Source data »

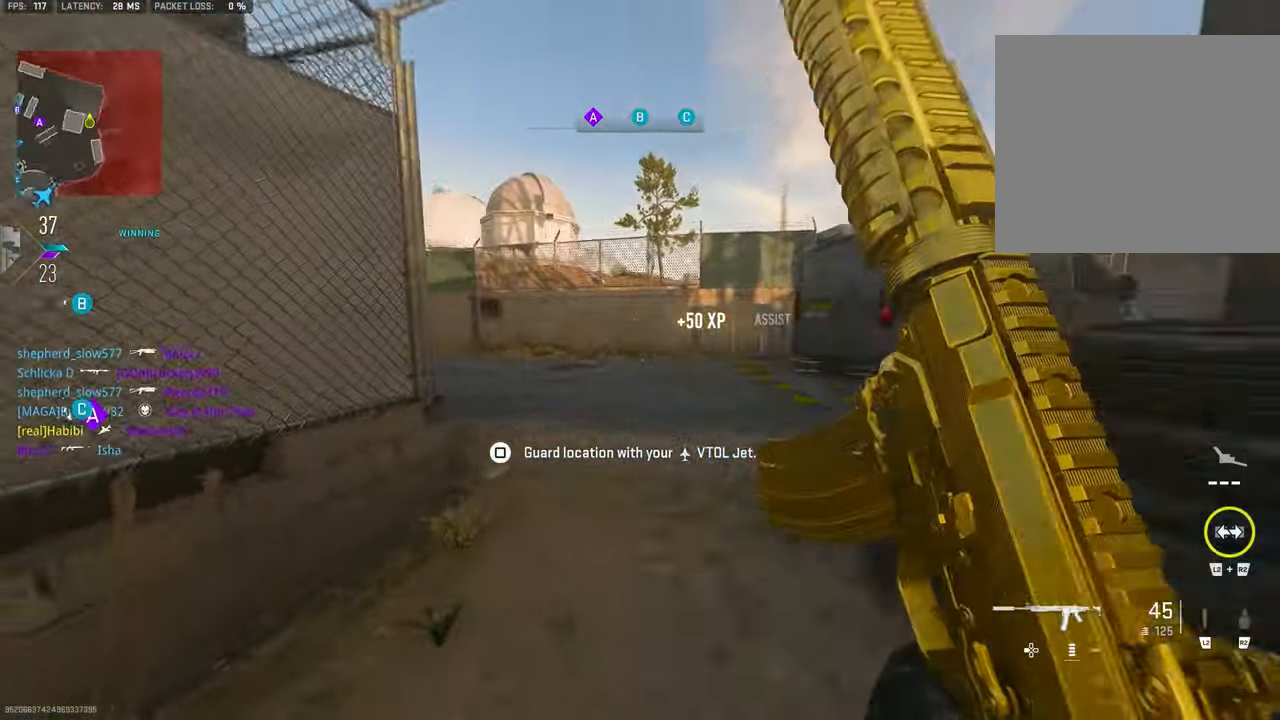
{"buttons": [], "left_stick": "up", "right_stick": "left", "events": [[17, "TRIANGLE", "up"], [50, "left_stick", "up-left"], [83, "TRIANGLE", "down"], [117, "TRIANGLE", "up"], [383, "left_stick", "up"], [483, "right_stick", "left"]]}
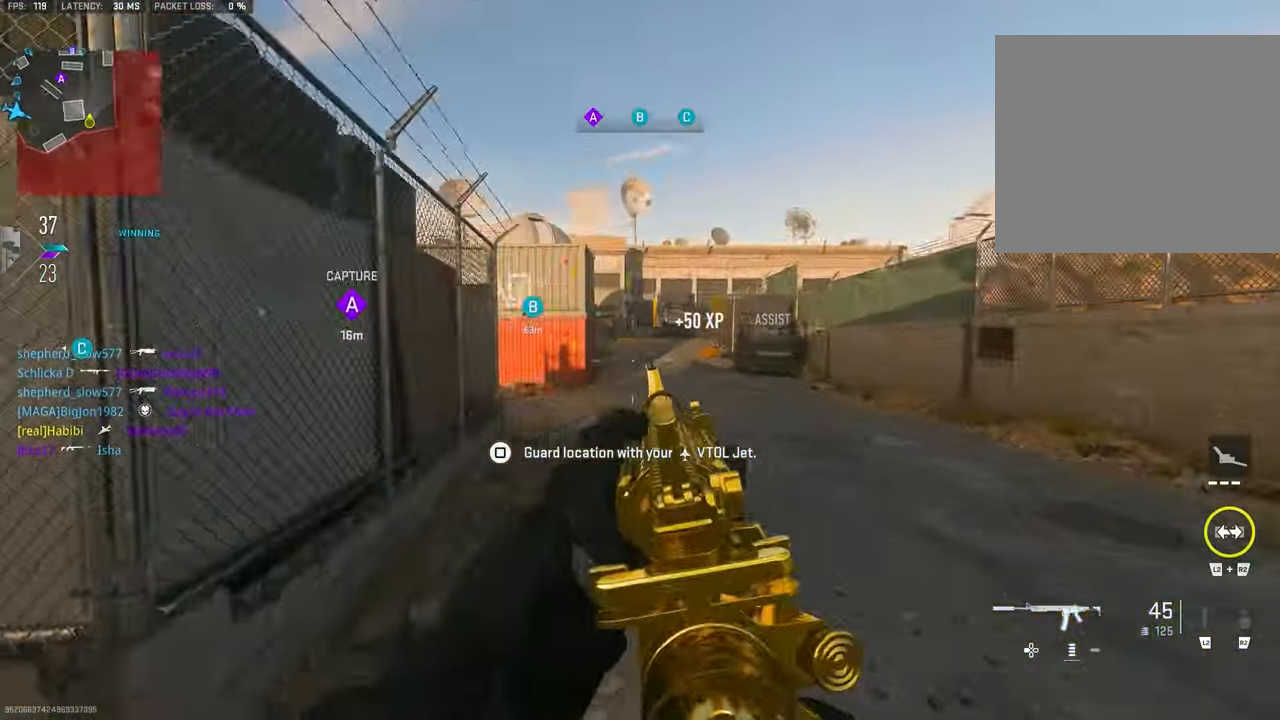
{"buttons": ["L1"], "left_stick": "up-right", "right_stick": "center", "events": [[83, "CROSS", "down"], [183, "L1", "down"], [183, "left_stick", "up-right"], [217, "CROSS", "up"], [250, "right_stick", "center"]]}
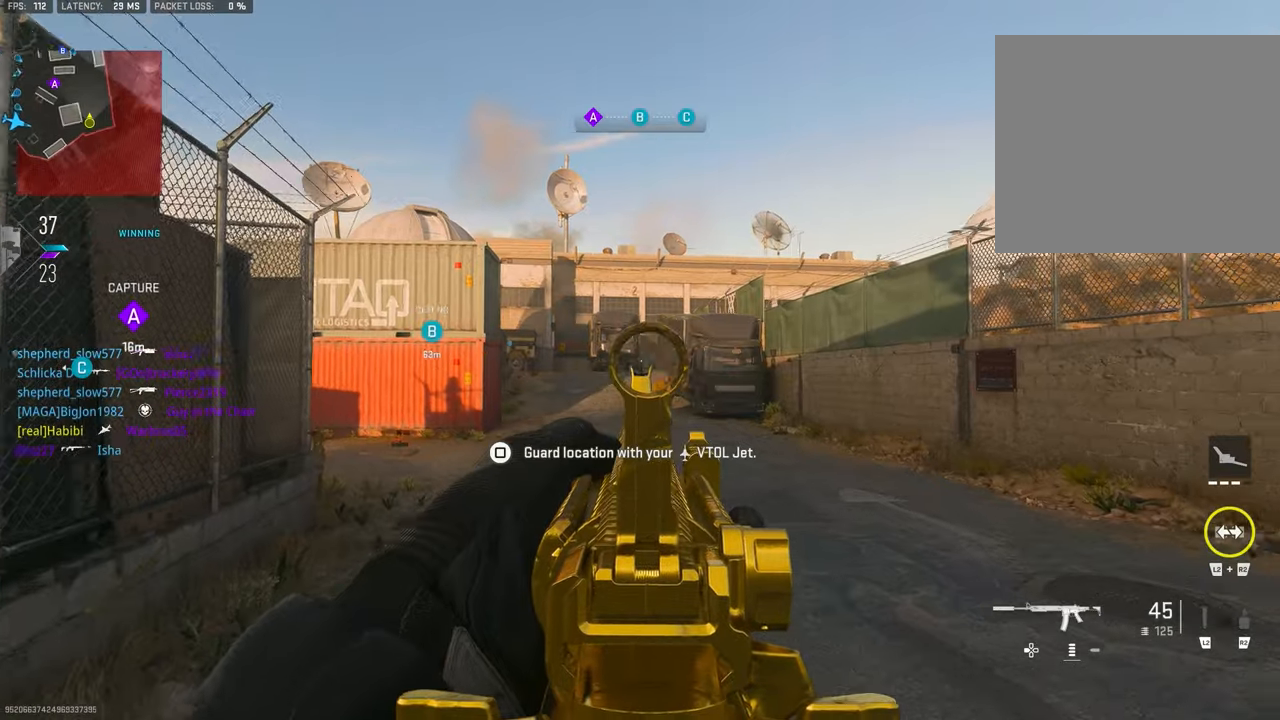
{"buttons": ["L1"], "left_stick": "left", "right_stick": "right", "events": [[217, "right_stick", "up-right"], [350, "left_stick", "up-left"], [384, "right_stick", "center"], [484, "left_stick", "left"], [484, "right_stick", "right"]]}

Problem description »
Copy every line of the data word for word, omitting the images.

Solved exercise »
{"buttons": [], "left_stick": "up", "right_stick": "left", "events": [[17, "TRIANGLE", "up"], [50, "left_stick", "up-left"], [83, "TRIANGLE", "down"], [117, "TRIANGLE", "up"], [383, "left_stick", "up"], [483, "right_stick", "left"]]}
{"buttons": ["L1"], "left_stick": "up-right", "right_stick": "center", "events": [[83, "CROSS", "down"], [183, "L1", "down"], [183, "left_stick", "up-right"], [217, "CROSS", "up"], [250, "right_stick", "center"]]}
{"buttons": ["L1"], "left_stick": "left", "right_stick": "right", "events": [[217, "right_stick", "up-right"], [350, "left_stick", "up-left"], [384, "right_stick", "center"], [484, "left_stick", "left"], [484, "right_stick", "right"]]}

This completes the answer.